Drawing on recent progress in modeling molecular evolution (e.g., Huelsenbeck et al. 2004; Pagel and Meade 2008; Drummond and Suchard 2010), we model trait evolution by allowing phylogenetically localized shifts in the rate of a random-walk process of trait change. In a novel Bayesian approach, here referred to as auteur, we allow the data to directly inform uncertainty in the estimated evolutionary process. auteur (Accommodating Uncertainty in Trait Evolution Using R) samples across a broad set of possible trait evolution scenarios, considering models differing in number and topological position of local rate shifts.

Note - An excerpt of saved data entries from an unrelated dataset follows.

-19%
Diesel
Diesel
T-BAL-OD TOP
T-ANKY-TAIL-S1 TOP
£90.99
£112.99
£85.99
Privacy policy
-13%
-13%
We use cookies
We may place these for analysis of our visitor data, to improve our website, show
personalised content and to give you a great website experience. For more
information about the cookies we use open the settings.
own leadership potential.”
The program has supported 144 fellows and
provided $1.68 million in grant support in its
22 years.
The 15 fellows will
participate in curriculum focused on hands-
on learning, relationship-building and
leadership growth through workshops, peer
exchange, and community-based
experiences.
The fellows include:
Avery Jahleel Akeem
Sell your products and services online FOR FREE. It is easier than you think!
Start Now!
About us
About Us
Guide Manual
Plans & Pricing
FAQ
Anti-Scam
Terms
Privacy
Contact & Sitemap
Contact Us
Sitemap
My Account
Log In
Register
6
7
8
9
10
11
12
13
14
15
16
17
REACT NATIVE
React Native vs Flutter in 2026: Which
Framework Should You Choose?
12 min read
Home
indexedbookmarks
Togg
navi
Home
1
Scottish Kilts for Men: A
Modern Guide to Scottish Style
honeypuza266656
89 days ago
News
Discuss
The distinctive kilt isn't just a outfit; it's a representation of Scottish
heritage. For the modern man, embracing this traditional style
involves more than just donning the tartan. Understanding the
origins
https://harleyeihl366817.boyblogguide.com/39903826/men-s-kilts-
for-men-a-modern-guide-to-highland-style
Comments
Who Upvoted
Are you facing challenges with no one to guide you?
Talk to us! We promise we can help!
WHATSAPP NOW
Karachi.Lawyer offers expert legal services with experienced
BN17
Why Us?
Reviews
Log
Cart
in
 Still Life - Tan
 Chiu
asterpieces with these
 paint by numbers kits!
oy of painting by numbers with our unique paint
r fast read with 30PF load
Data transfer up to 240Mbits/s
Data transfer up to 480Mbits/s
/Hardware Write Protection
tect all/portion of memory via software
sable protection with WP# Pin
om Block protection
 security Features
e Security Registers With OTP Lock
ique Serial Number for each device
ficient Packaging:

We model trait evolution as a Brownian-motion process, which describes a broad set of neutral and nonneutral models of phenotypic evolution (Felsenstein 1973), and may be a reasonably adequate approximation of the evolutionary process in some lineages (Harmon et al. 2010). Under the modeled random-walk process, the trajectory of trait evolution (magnitude and directionality) is independent of the current state of the character. Whereas the expected value at the end of a random walk is simply the starting value, variance in traits accumulates in proportion to both the extent of independent evolution in lineages and the evolutionary rate of the character (see Felsenstein 1973; O'Meara et al. 2006; Revell et al. 2008). We thus expect little trait variance between sister species who have just diverged, especially for a slowly evolving trait. Its mathematical tractability makes Brownian motion an ideal framework in which to develop the model-fitting approach described here.

auteur applies a Bayesian approach to modeling rate heterogeneity on a phylogenetic tree using reversible-jump Markov Chain Monte Carlo (Metropolis et al. 1953; Hastings 1970). This reversible-jump approach is implemented to assess fit of models of differing complexity, which in this context is the number of rate shifts in the tree (Green 1995; Huelsenbeck et al. 2004; Drummond and Suchard 2010). We construct a Markov chain such that, upon convergence, distinct Brownian-motion models are sampled according to their posterior probability (Bartolucci et al. 2006). Of main interest, and inherently tied to the set of sampled models, are the marginalized distributions of relative rates for each branch in the tree.